In a 5-4 ruling in Husted v. APRI, the U.S. Supreme Court upheld an Ohio voter purge practice that removes infrequent voters from the registration rolls. The decision creates a danger that other states will pursue extreme purging practices to disenfranchise millions of eligible voters across the country.
In APRI, Ohio asked the Supreme Court to overturn a federal appeals court decision that found an Ohio practice of targeting registrants who have not voted in a two-year period for removal from the voter rolls — when there is no evidence that the voter has become ineligible — violates a federal law known as the National Voter Registration Act (NVRA). The Court assented to Ohio’s request, holding that the state’s process does not violate the NVRA’s prohibition on using non-voting as a basis for canceling registrations because, although the state indeed targets eligible voters who have not voted recently, the non-voting is not “the sole criterion” for removing a registrant.
In 2015 alone, hundreds of thousands of infrequent voters were purged from Ohio’s voter rolls.

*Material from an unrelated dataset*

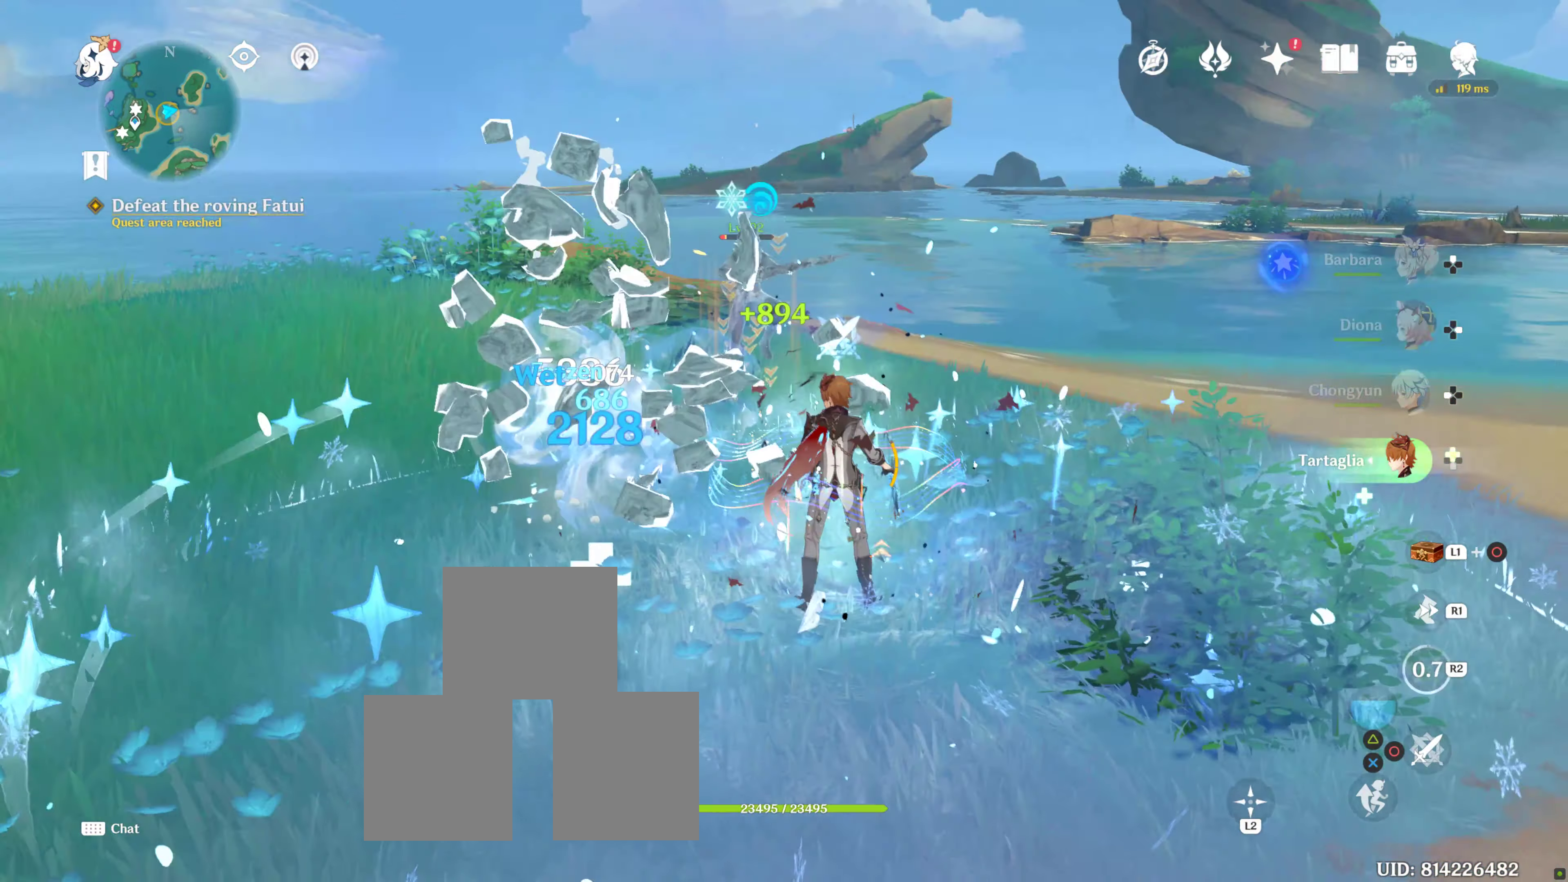
{"buttons": [], "left_stick": "center", "right_stick": "center", "events": [[300, "left_stick", "down-left"], [467, "left_stick", "center"]]}
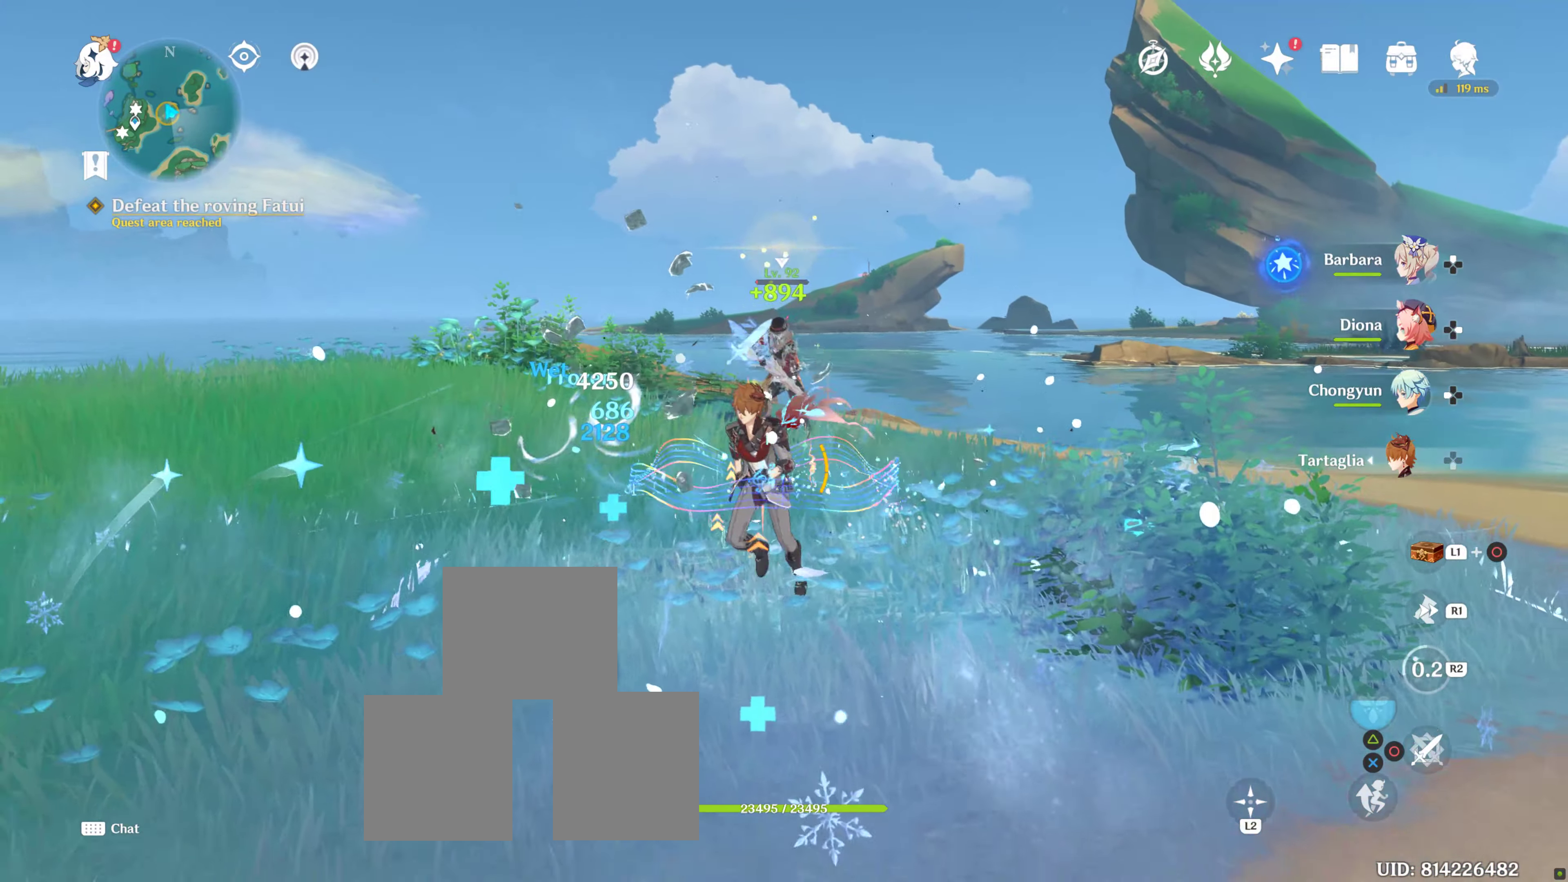
{"buttons": [], "left_stick": "up-right", "right_stick": "center", "events": [[83, "right_stick", "left"], [350, "right_stick", "center"], [450, "left_stick", "up-right"]]}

Over 40,600 registrants in the state’s largest county, Cuyahoga, were removed under the process allowed by the Supreme Court today. The majority of these registrants lived in low-income communities and communities of color.
Our democracy weakens when states are permitted to take actions that discourage voter participation. By constructing obstacles that make voting more difficult, Ohio is sending the wrong message to its citizens.
CLC filed a friend-of-the-court brief in the case. CLC's Vice President of Litigation and Strategy Paul Smith argued the case before the U.S. Supreme Court.